3-6. Investigating the relationship between MMPs activity and spontaneous closure rate of VSD
The patients with VSD were total diagnosed with echocardiographic examination twice with the interval of six months. Patients were initially assigned by first echocardiographic examination result based on t VSD/Ao ratio and then all samples were classified into VS, VM and VL groups. For the purpose of investigating the relation between MMPs activity and spontaneous closure rate of VSD, the ratio of VSD to aortic root from second
echocardiographic examination result were compared to first ratio. If the compared ratio value were above 15 % , then the patient with VSD were viewed as happened spontaneous closure of VSD; if the value below 15%, then the patient with VSD were considered as happened no spontaneous closure or personal equation. There total were 73 patients conducted in this experiment, the statistic table of spontaneous closure classification were shown at Table 7. If the patient with VSD were operated or had only one time echocardiographic examination, then will not include in this study. The relative MMPs activity was defined as the spontaneous closure MMPs activity to the basic of non-spontaneous closure MMPs activity.

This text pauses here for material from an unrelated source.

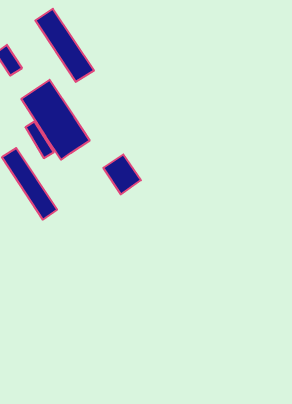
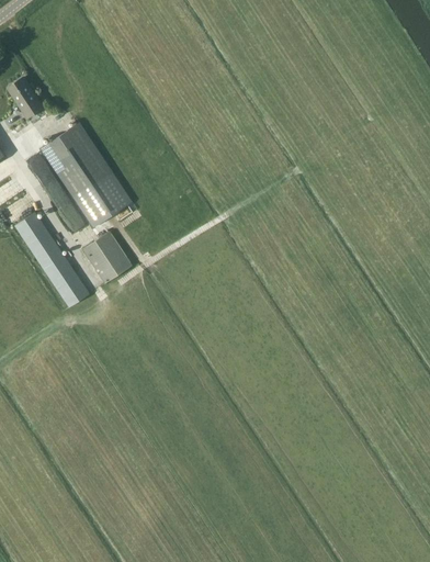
building: [35,9,94,82] -> none
building: [103,154,141,194] -> [82,232,132,284]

Figure 15A denotes that the MMP-2 activity in spontaneous closure subgroup of VS group is significantly lower than non-spontaneous closure subgroup (p < 0.05), indicating that the mechanism of spontaneous closure might suppress the activity of MMP-2. However, the unusual point is that the phenomenon presented in VM and VL subgroups are opposite to VS, which non-spontaneous closure subgroup owns not significantly but higher MMP-2 activity
than spontaneous closure subgroup. The study of MMP-9 also demonstrates same trend in MMP-2 as showed in Figure 15B.